* What you are asked to do *
Copy out all the entries shown below, exactly as they appear.

Items from a dataset
════
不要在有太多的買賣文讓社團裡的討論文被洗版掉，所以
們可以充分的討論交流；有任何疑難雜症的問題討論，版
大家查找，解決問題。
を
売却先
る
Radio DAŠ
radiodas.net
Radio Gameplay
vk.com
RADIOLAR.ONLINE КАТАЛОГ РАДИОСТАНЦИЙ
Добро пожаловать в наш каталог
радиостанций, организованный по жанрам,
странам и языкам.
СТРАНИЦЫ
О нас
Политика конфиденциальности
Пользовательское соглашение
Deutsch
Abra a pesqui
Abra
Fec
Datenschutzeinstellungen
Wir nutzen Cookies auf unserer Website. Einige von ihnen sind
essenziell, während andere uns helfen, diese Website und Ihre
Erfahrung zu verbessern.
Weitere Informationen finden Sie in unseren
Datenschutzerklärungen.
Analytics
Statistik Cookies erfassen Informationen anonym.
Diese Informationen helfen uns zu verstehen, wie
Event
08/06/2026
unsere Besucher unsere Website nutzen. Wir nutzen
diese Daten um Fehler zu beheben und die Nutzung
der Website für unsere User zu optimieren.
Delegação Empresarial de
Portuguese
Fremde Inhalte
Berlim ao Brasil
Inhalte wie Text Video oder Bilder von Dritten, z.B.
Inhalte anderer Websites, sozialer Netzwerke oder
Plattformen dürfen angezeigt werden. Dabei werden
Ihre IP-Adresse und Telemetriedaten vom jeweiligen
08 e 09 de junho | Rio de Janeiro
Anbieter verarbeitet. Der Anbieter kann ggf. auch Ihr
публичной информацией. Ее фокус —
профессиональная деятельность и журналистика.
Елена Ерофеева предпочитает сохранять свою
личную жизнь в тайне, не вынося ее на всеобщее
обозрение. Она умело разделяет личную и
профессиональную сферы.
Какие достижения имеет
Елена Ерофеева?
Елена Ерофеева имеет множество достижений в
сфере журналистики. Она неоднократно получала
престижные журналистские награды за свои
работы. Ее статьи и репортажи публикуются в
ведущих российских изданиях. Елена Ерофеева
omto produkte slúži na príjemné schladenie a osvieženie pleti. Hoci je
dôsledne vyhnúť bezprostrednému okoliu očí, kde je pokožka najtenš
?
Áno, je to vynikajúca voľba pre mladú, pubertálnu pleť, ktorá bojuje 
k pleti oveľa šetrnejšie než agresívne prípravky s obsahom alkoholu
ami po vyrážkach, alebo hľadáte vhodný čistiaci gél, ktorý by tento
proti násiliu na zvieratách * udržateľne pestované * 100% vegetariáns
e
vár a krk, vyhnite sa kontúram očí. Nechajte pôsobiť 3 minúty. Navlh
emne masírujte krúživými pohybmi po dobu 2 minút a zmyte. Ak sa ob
════
* Written solution *
不要在有太多的買賣文讓社團裡的討論文被洗版掉，所以
們可以充分的討論交流；有任何疑難雜症的問題討論，版
大家查找，解決問題。
を
売却先
る
Radio DAŠ
radiodas.net
Radio Gameplay
vk.com
RADIOLAR.ONLINE КАТАЛОГ РАДИОСТАНЦИЙ
Добро пожаловать в наш каталог
радиостанций, организованный по жанрам,
странам и языкам.
СТРАНИЦЫ
О нас
Политика конфиденциальности
Пользовательское соглашение
Deutsch
Abra a pesqui
Abra
Fec
Datenschutzeinstellungen
Wir nutzen Cookies auf unserer Website. Einige von ihnen sind
essenziell, während andere uns helfen, diese Website und Ihre
Erfahrung zu verbessern.
Weitere Informationen finden Sie in unseren
Datenschutzerklärungen.
Analytics
Statistik Cookies erfassen Informationen anonym.
Diese Informationen helfen uns zu verstehen, wie
Event
08/06/2026
unsere Besucher unsere Website nutzen. Wir nutzen
diese Daten um Fehler zu beheben und die Nutzung
der Website für unsere User zu optimieren.
Delegação Empresarial de
Portuguese
Fremde Inhalte
Berlim ao Brasil
Inhalte wie Text Video oder Bilder von Dritten, z.B.
Inhalte anderer Websites, sozialer Netzwerke oder
Plattformen dürfen angezeigt werden. Dabei werden
Ihre IP-Adresse und Telemetriedaten vom jeweiligen
08 e 09 de junho | Rio de Janeiro
Anbieter verarbeitet. Der Anbieter kann ggf. auch Ihr
публичной информацией. Ее фокус —
профессиональная деятельность и журналистика.
Елена Ерофеева предпочитает сохранять свою
личную жизнь в тайне, не вынося ее на всеобщее
обозрение. Она умело разделяет личную и
профессиональную сферы.
Какие достижения имеет
Елена Ерофеева?
Елена Ерофеева имеет множество достижений в
сфере журналистики. Она неоднократно получала
престижные журналистские награды за свои
работы. Ее статьи и репортажи публикуются в
ведущих российских изданиях. Елена Ерофеева
omto produkte slúži na príjemné schladenie a osvieženie pleti. Hoci je
dôsledne vyhnúť bezprostrednému okoliu očí, kde je pokožka najtenš
?
Áno, je to vynikajúca voľba pre mladú, pubertálnu pleť, ktorá bojuje 
k pleti oveľa šetrnejšie než agresívne prípravky s obsahom alkoholu
ami po vyrážkach, alebo hľadáte vhodný čistiaci gél, ktorý by tento
proti násiliu na zvieratách * udržateľne pestované * 100% vegetariáns
e
vár a krk, vyhnite sa kontúram očí. Nechajte pôsobiť 3 minúty. Navlh
emne masírujte krúživými pohybmi po dobu 2 minút a zmyte. Ak sa ob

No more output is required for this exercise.